Só neste século começámos a perceber melhor a importância do padrão de crescimento – expansivo (bem circunscrito/encapsulado) ou infiltrativo –  e re-descobrimos o valor da invasão, nomeadamente a invasão de vasos linfáticos e de vasos venosos.

Os nossos trabalhos e os de muitos outros grupos mostraram que as características clinicas e moleculares das formas encapsuladas da variante folicular de carcinoma papilar são praticamente idênticas às dos carcinomas foliculares, enquanto as formas infiltrativas da variante folicular de carcinoma papilar se aproximam dos carcinomas papilares clássicos. Como passámos a prestar atenção ao significado clínico da invasão vascular em carcinomas diferenciados encapsulados, aumentámos a semelhança entre carcinoma folicular e forma encapsulada da variante folicular de carcinoma papilar, a ponto de retomar a ideia do “antigo” carcinoma folicular por oposição ao carcinoma papilar.

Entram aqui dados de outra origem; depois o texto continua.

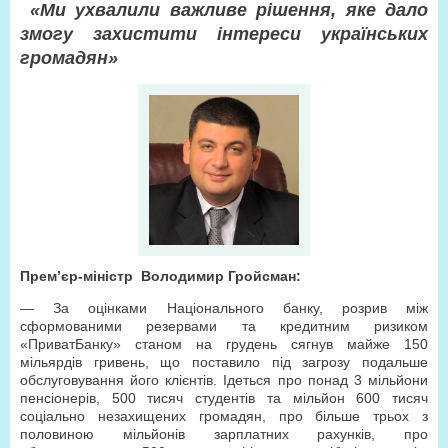
«Ми ухвалили важливе рішення, яке дало
змогу захистити інтереси українських
громадян»
Прем’єр-міністр Володимир Гройсман:
— За оцінками Національного банку, розрив між
сформованими резервами та кредитним ризиком
«ПриватБанку» станом на грудень сягнув майже 150
мільярдів гривень, що поставило під загрозу подальше
обслуговування його клієнтів. Ідеться про понад 3 мільйони
пенсіонерів, 500 тисяч студентів та мільйон 600 тисяч
соціально незахищених громадян, про більше трьох з
половиною мільйонів зарплатних рахунків, про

Fomos também suficientemente expeditos para inventar um nome despropositado – Non-invasive follicular thyroid neoplasm with papillary-like nuclear features (NIFTP) – onde albergámos as formas encapsuladas, não invasoras, da variante folicular de carcinoma papilar, que tem um prognóstico excelente e correspondem sempre, ou quase sempre, a adenomas.

Para já, por falta de evidência clínico-patológica à distância (follow-up insuficiente) e pela necessidade de amostragem apropriada da cápsula das lesões de tipo NIFTP para afastar a hipótese de invasão em carcinoma papilar, não tivemos coragem de lhe chamar adenoma e optámos pela designação Tumor. O mesmo ocorre, aliás, com os chamados Tumores foliculares “UMP” (uncertain e/ou unknown malignant potential). O problema deste diagnóstico também não depende do tipo de núcleos mas sim da incapacidade de identificar sinais de invasão inequívoca nestas neoplasias.

Confesso que acreditei que a brecha da nomenclatura criada por um grupo de Tumores da tireoide, considerados como neoplasias de (muito) baixo risco de malignidade (evitando chamar-lhes carcinoma), poderia ser usada finalmente para adoptar a “Porto proposal” em relação aos microcarcinomas papilares –microtumores papilares –  enquanto achado ocasional em peças de tireoidectomia por patologia benigna. Infelizmente tal não sucedeu e na próxima edição dos Tumores Endócrinos da OMS (2022) eles aparecerão como carcinomas papilares “assim ou assado”, com  2 ou 5mm ou… (<10mm).

Voltando ao título, prevejo que regressaremos mais cedo ou mais tarde à classificação binária carcinoma folicular e carcinoma papilar de há cinquenta anos, agora recheada de informações moleculares e com uma base notável em termos de etiopatogenia, prognóstico e terapêutica.